Precisava de uma barreira. Não dava pra confiar só em “tomar cuidado”.
🧠 Conhecendo o ai-jail
O ai-jail é um sandbox em Rust que combina três camadas de isolamento:
- bubblewrap — namespace de usuário, monta só o que precisa
- Landlock — restringe acesso a arquivos a nível de kernel (Linux 5.13+)
- Seccomp — filtra syscalls específicas
A ideia: cada comando que o Hermes roda, roda dentro de uma jaula. O projeto tem permissão de escrita, mas ~/.env, secrets/, *.pem — tudo mascarado ou negado.
🔧 A luta — três modos, um hook e um playbook
Modo 1: normal
O padrão. O projeto fica read-write, home é tmpfs (some no final), e as regras de segurança do .ai-jail filtram o que não pode.
jail npm install
jail python3 script.py
Modo 2: worker (–worker)
Para tarefas descartáveis. Sem GPU, sem Docker, sem display. O worker do Kanban entra automaticamente nesse modo.
jail --worker python3 analyze.py
Modo 3: lockdown (–lockdown)
Tudo read-only. Sem rede. Sem GPU. Só o binário e as libs. Pra deploy em produção, restore de banco, operações críticas.
jail --lockdown pg_restore ...
jail --lockdown alembic upgrade head
O hook automático
A gota d’água foi ter que lembrar de digitar jail antes de cada comando. Instalei um hook no ~/.bashrc.d/jail-auto.sh que detecta quando entro num diretório com .ai-jail e ativa o sandbox automaticamente — npm, pip, python, pnpm, cargo viram jail sem eu pensar.

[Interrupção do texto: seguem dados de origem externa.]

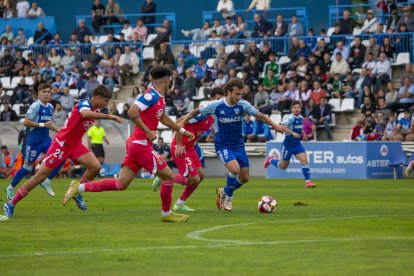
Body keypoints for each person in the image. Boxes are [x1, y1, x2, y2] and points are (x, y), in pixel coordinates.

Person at [61, 66, 195, 223]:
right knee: (168, 176)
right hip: (140, 144)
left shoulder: (158, 98)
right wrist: (148, 131)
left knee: (121, 183)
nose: (172, 81)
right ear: (166, 80)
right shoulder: (150, 96)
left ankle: (78, 187)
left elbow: (162, 117)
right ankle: (166, 214)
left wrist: (181, 130)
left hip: (137, 143)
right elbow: (132, 111)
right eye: (171, 79)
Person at [2, 85, 124, 220]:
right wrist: (109, 116)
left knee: (95, 166)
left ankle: (77, 191)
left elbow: (95, 113)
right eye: (106, 101)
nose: (106, 104)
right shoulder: (83, 104)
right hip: (61, 145)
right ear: (98, 98)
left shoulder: (97, 107)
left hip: (75, 145)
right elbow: (85, 114)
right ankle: (10, 203)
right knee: (40, 177)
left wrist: (109, 111)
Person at [180, 79, 288, 211]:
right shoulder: (216, 105)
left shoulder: (243, 105)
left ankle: (224, 191)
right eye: (237, 94)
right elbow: (195, 112)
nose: (239, 97)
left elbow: (260, 115)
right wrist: (183, 122)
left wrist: (276, 126)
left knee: (245, 178)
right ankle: (229, 198)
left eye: (241, 94)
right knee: (235, 170)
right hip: (223, 144)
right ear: (229, 92)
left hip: (238, 145)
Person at [152, 88, 225, 211]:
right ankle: (163, 175)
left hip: (190, 148)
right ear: (212, 98)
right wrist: (179, 144)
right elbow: (180, 124)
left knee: (200, 176)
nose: (220, 102)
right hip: (180, 147)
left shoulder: (213, 116)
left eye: (221, 100)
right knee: (193, 179)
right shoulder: (204, 113)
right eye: (217, 99)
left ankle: (180, 203)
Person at [5, 84, 61, 201]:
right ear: (39, 93)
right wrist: (42, 125)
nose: (47, 94)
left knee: (59, 157)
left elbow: (49, 124)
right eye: (44, 91)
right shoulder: (35, 106)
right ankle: (10, 187)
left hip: (46, 139)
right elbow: (26, 122)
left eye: (49, 92)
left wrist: (60, 131)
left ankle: (46, 181)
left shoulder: (50, 106)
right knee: (27, 167)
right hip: (34, 141)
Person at [265, 101, 316, 188]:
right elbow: (282, 126)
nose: (296, 109)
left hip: (297, 145)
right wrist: (292, 133)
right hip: (288, 145)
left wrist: (303, 134)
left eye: (298, 108)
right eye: (294, 108)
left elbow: (299, 127)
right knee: (283, 166)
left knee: (304, 160)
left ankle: (308, 182)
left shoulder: (300, 117)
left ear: (300, 109)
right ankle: (270, 160)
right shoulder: (290, 118)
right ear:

# ~/.bashrc.d/jail-auto.sh (resumido)
enter_project() {
if [ -f "$PWD/.ai-jail/config.toml" ]; then
alias npm='jail npm'
alias pip='jail pip'
alias python3='jail python3'
fi
}
cd() { builtin cd "$@" && enter_project; }
Quando saio do projeto, os aliases somem. Zero overhead mental.
O IR Playbook
Pra completar, criei um playbook de resposta a incidentes (~/.hermes/scripts/ir-playbook.sh) com 5 cenários:
| Playbook | Gatilho | Ação |
|---|---|---|
| Port exposed | Porta inesperada aberta | Bloqueia no iptables + notifica |
| Disk critical | Disco < 10% | Limpa cache + alerta |
| Backup fail | Backup não rodou | Re-tenta + escalate |
| Breach | Suspeita de invasão | Isola + captura evidências |
| Secrets leak | Secret vazou | Roda rotação + Bitwarden SM |
E o Gitleaks no CI do TatuEngine — toda vez que alguém faz commit com credencial, o CI reprova automático.
💡 Resolução
O sandbox hoje tá integrado em três camadas:
- Terminal() do Hermes — comandos diretos rodam via
jail - Workers (delegate_task/Kanban) — modo worker automático, sem GPU/Docker
- Arachne — sandbox para stages de pipeline (code, math, jsonata) e browser
E o melhor: quando jail --dry-run python3 script.py mostra o que vai montar, você vê exatamente o que cada comando pode acessar. Nada de “esperar dar merda pra descobrir”.
📊 Métricas
| Métrica | Antes | Depois |
|---|---|---|
| Superfície de ataque | Tudo acessível | Só o necessário |
| Modos de proteção | 0 | 3 (normal, worker, lockdown) |
| Secrets mascarados no home | 0 | 15+ (.env, *.pem, secrets/) |
| Playbooks de IR | 0 | 5 |
| Falsos positivos (comandos quebrados pelo jail) | — | 0 até agora |
🎯 Aprendizados
- Segurança não é feature, é camada — não adianta colocar no final. O ai-jail foi configurado antes de qualquer worker em produção.
- O hook automático foi o que salvou — se dependesse de lembrar de digitar
jail, metade dos comandos rodava sem proteção. - Sandbox não atrapalha produtividade — no WSL, o jail adiciona ~1.4s por comando. Aceitável pra não vazar a chave da Stripe.